Split into dozens of seemingly unrelated cases, L.A. Noire structures its investigations like episodes of Law and Order or CSI. Each case is autonomous, and while there is a narrative thread that ties most of them together, they can just as easily be enjoyed on their own. The cases themselves are split into separate portions that somewhat recall the structure of a standard entry in a police procedural. Players are shown the crime as a detached viewer, then as agent Phelps, players visit the crime scene, interrogate witnesses, chase suspects, and ultimately charge somebody with the transgression. Part of the pleasure in L.A. Noire is getting to experience an interactive version of the kinds of procedural cop dramas many of us enjoy. While there are myriad criticisms to be made about the overall effectiveness of L.A. Noire’s approach, it provides a familiar format for players to follow and offers comparisons to the best of police procedurals.


Television scholar Raymond Williams has called “flow” one of television’s defining qualities. For Williams, flow is a way of describing the TV viewing experience that interlaces programs, commercials, previews, and news updates to create a sense of continual movement through the televisual space – a flow. For Williams, flow can be seen as the entire arrangement of a day’s programming, the material that surrounds and binds a program together, or the actual words and images in the program itself.
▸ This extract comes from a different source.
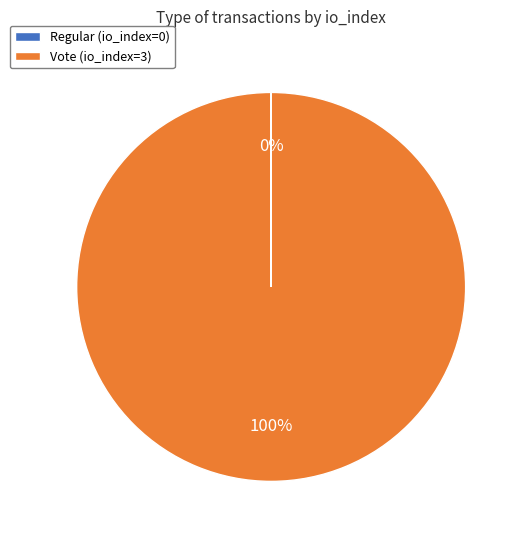

Which slice is the largest?

Vote (io_index=3)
As isolated products, there doesn’t seem to be a sense of flow in video games (although it would be interesting to see a case for it), but as television starts to be consumed less and less through broadcast or cable subscriptions and more as isolated visual texts outside of their original programming schedule, using flow to describe essential qualities of television starts to break down too. So other qualities of television have to be examined if the medium is to have any meaning going forward. Some such qualities might be described as genre conventions, tropes, production practices, and economics, although these too always seem to be shifting.
It is precisely in these genre conventions and tropes that video games are finding inspiration from television traditions.


“I don't think that anything is created in a vacuum,” Kirkpatrick says, “and there's bound to be an exchange of aesthetics and approaches between media. Certainly in cinematics and cutscenes, we see how the visual languages of film and television are utilized with in the video game space, but it's not like we're seeing many, if any, instances of video games using a 3- or 4-camera sitcom approach. Though that would be interesting!”
What other unexamined qualities have video games borrowed from television? How does the space of the living room already act to imbricate the act of watching television and the act of playing games? As technologies, genres, and media continue to converge, is there a future where TV and digital games will continue to blend until it will be difficult to tell the two apart?


Perhaps video games will never be television, and that’s a good thing. Medium specificity allows us to appreciate what is unique and advantageous about all the media we encounter and incorporate into our lives. Yet I want to stress video games can learn some tricks from television about how to create, organize, and distribute content in more manageable sizes and how to craft narratives that allow for erratic play sessions that sometimes feature breaks of days, weeks or months.